Blog Challenge Day One

Anne Shirley of Green Gables and I have very little in common. I am brunette while she is, much to her chagrin, a red head. I have three siblings, including a twin sister, while she was a lonely orphaned child. She grew up on an island in the country with the ocean at her doorstep and I was surrounded by an ocean of prairie and city streets.

But Anne and I do share a few traits. A love of nature, of whimsical places and ideas and a passion for literature. We also tread on common ground when it comes to teachers. There is no tepid. There is only all encompassing adoration for a teacher or utter disdain. She had her Mr Phillips to hate and Miss Stacey to love.

In every grade and every school, I found a favorite teacher and always in a different subject. One year it would be my English and the next it was my Drama teacher. Though, I have to admit it was never my Math teachers. I guess I couldn't get past my hatred for Math to enjoy the teacher forcing me to learn something that didn't come naturally to me.

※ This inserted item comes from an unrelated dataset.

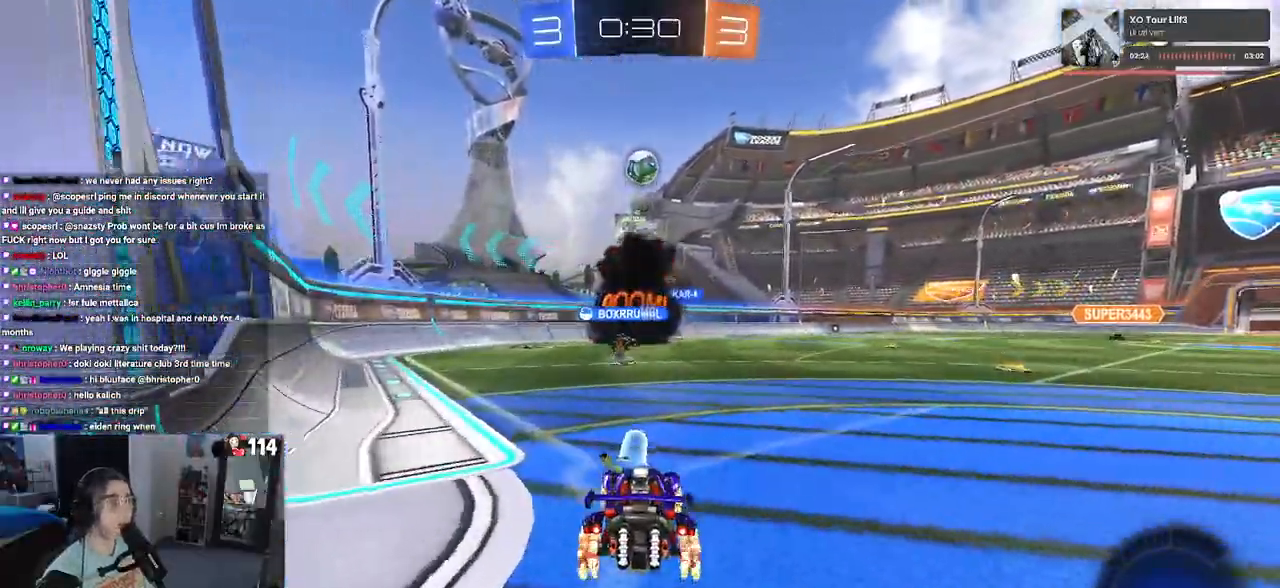
{"buttons": ["R2"], "left_stick": "left", "right_stick": "center", "events": [[283, "R2", "up"], [333, "left_stick", "left"], [383, "R2", "down"]]}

Even recently, when I was upgrading my education, I got a girl-crush on my English teacher. Old habits die hard and it was easy for me to start the whole process of wishing we were friends. I just thought she was *sssooooo* cool because she was close to my age, got to teach English all day long and was writing her Masters on Canadian poet, Al Purdy. It probably only added fuel to flames that she was funny, swore as much as I do, hip and didn't care if I was late for class or left early.

Though, I've hated teachers as well. Thankfully, I have such a terrible memory, which is especially good at forgetting the awful things. I recall hating my grade 11 social studies teacher (but have forgotten his name). I didn't hate him the whole term...only near the end when we had some sort of disagreement in which I stormed out of class and refused to enter again. I had 6 or 7 classes left to finish the term (and I would've passed, though it would have been a low mark) but I was/am stubborn and was standing by my principles (though it's been so long I can't even recall what the debate was about). I never returned to his class and would've had to take Social Studies 20 all over again were it not for the fact that I quit school in Grade 12 first term.

I've never regretted quitting school. I've got a well paying job, I work in a nice office and generally am at the same level as others my age who have a diploma and a degree of some sort. I only lamented that quitting school meant not being with my teachers. And even now I still fully toy with the idea of becoming a teacher myself. Art or English, I can't decide. Maybe it's my turn to know the love or hate of a classroom full of students.

Shannon

PS. Claudia - I don't remember Mr. Smith. What did he look like? I love Mr. Mills at McNally. I would've married that short, pudgy bastard just because he made me laugh so much.

1 comment:

Claudia said...

HAHA!! oh My god!! i totally forgot about Mr. Mills. He was fricken awesome!! haha do you know how many "assignments" he sent us on and we would just go to the mall! It was great. Mr. Smith was the football couch and social teacher. I think he was teaching when I left. He was short, brown hair, brown eyes. a loser. haha..!!!